PROBLEM: Report all lines below with the word "CommonParameters".

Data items
--- START ---

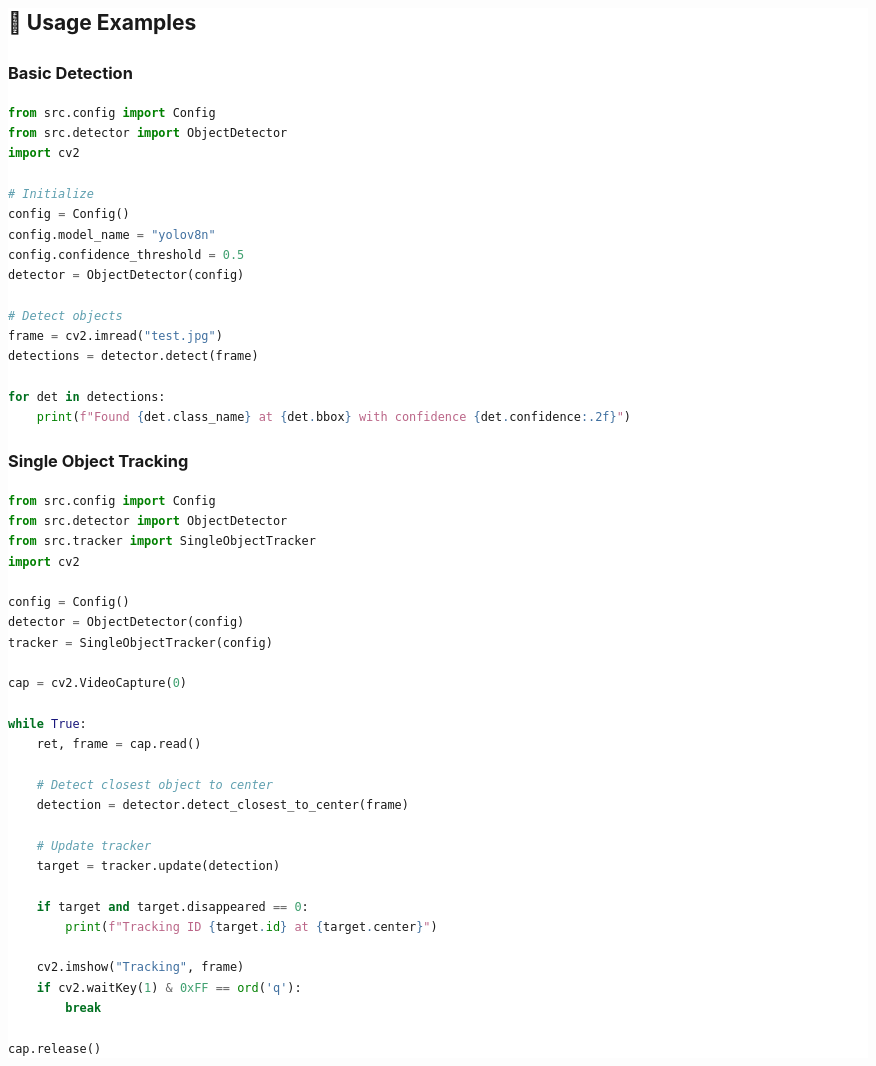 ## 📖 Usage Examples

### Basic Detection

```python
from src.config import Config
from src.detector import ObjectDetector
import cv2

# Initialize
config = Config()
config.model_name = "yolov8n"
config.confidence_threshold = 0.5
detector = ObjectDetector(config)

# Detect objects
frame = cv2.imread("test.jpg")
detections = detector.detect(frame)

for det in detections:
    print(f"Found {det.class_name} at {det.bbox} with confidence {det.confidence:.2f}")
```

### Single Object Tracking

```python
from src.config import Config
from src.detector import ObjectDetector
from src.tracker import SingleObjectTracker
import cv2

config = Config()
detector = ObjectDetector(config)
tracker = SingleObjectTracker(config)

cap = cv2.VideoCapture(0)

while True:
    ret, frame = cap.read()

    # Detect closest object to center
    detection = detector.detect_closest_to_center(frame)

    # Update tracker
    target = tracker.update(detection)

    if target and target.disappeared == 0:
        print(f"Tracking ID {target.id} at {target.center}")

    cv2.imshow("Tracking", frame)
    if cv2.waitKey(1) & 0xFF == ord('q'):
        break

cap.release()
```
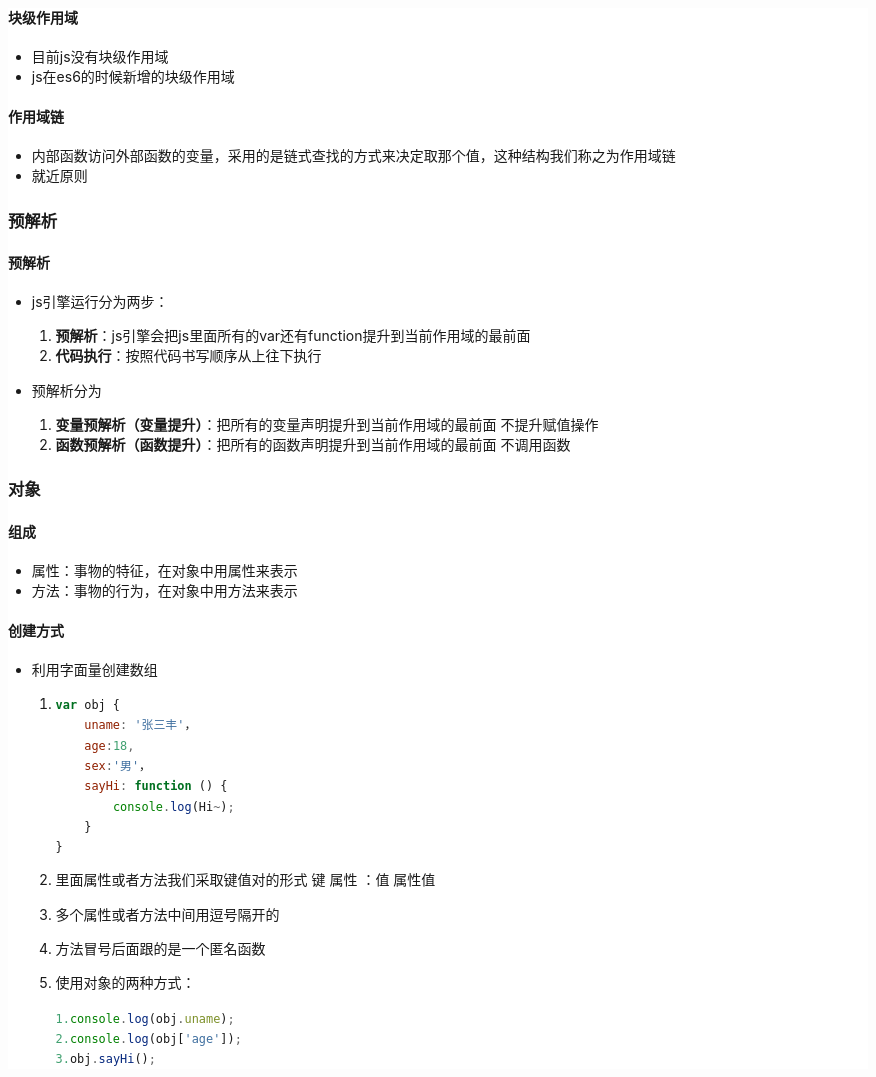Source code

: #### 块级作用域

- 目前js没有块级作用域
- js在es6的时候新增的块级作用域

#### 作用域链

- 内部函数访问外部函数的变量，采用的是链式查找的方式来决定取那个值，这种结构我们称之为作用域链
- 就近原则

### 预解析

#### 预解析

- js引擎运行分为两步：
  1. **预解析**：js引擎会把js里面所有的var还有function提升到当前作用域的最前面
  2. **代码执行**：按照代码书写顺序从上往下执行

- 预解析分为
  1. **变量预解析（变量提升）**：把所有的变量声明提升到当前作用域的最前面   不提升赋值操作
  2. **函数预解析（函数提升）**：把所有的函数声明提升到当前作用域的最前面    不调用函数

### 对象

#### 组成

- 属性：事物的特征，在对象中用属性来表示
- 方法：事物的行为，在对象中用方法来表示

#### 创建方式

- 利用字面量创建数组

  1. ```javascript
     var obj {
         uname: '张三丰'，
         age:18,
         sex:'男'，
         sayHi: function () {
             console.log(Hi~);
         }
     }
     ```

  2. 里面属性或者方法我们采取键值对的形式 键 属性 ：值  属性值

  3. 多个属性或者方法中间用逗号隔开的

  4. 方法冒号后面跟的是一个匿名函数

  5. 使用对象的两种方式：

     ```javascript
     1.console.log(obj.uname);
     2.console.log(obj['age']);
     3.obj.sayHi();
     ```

--- END ---
--- START ---

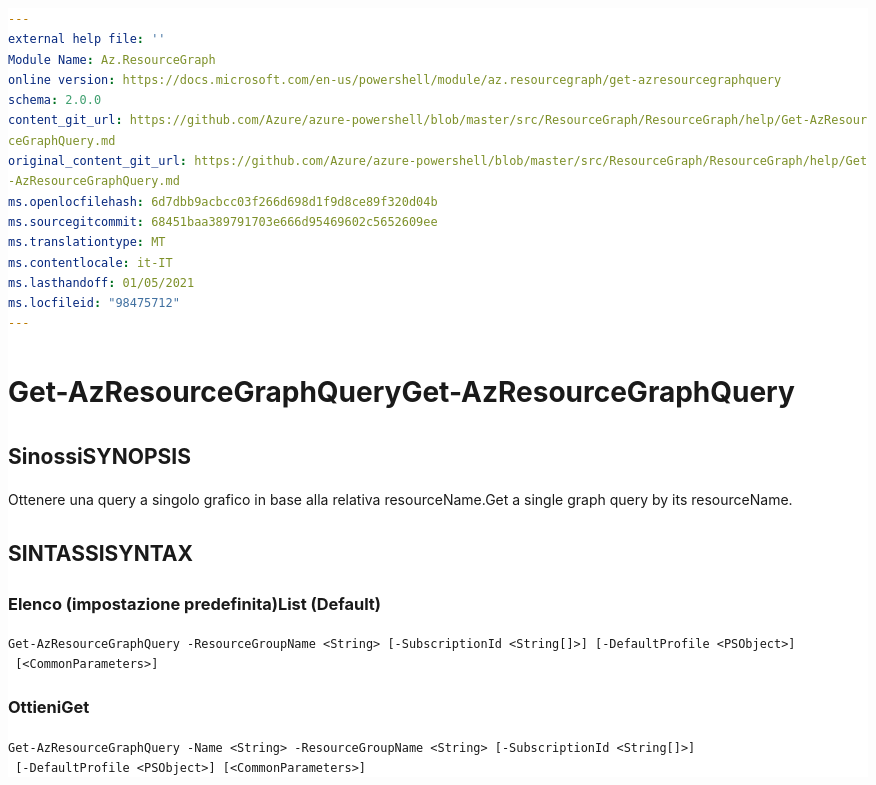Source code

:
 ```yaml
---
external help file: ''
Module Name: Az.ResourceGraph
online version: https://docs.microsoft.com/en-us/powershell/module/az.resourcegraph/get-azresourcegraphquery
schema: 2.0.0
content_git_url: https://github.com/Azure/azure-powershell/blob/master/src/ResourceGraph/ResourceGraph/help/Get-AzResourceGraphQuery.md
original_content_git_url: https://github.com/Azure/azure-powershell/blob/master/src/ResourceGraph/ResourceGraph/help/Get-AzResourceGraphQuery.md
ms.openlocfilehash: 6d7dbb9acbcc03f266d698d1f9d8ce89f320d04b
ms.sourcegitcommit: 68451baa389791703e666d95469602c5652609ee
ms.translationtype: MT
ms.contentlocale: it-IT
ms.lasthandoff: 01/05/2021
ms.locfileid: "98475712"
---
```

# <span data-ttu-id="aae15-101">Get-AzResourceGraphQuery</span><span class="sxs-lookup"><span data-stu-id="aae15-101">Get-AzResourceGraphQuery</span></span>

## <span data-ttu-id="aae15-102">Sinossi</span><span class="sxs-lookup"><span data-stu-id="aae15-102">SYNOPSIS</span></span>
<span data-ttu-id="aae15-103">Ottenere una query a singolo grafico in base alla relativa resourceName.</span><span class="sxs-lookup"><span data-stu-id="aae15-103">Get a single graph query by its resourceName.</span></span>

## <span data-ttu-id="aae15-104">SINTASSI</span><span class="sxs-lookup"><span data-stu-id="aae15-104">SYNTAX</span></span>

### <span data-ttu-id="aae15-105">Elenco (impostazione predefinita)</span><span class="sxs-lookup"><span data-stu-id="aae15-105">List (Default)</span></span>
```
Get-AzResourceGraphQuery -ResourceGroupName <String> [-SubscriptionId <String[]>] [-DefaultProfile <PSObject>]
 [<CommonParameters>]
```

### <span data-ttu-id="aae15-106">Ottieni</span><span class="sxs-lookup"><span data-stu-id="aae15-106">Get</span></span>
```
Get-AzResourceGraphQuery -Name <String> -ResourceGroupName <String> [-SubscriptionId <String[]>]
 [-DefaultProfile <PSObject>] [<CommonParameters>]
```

--- END ---

EXPECTED ANSWER:
 [<CommonParameters>]
 [-DefaultProfile <PSObject>] [<CommonParameters>]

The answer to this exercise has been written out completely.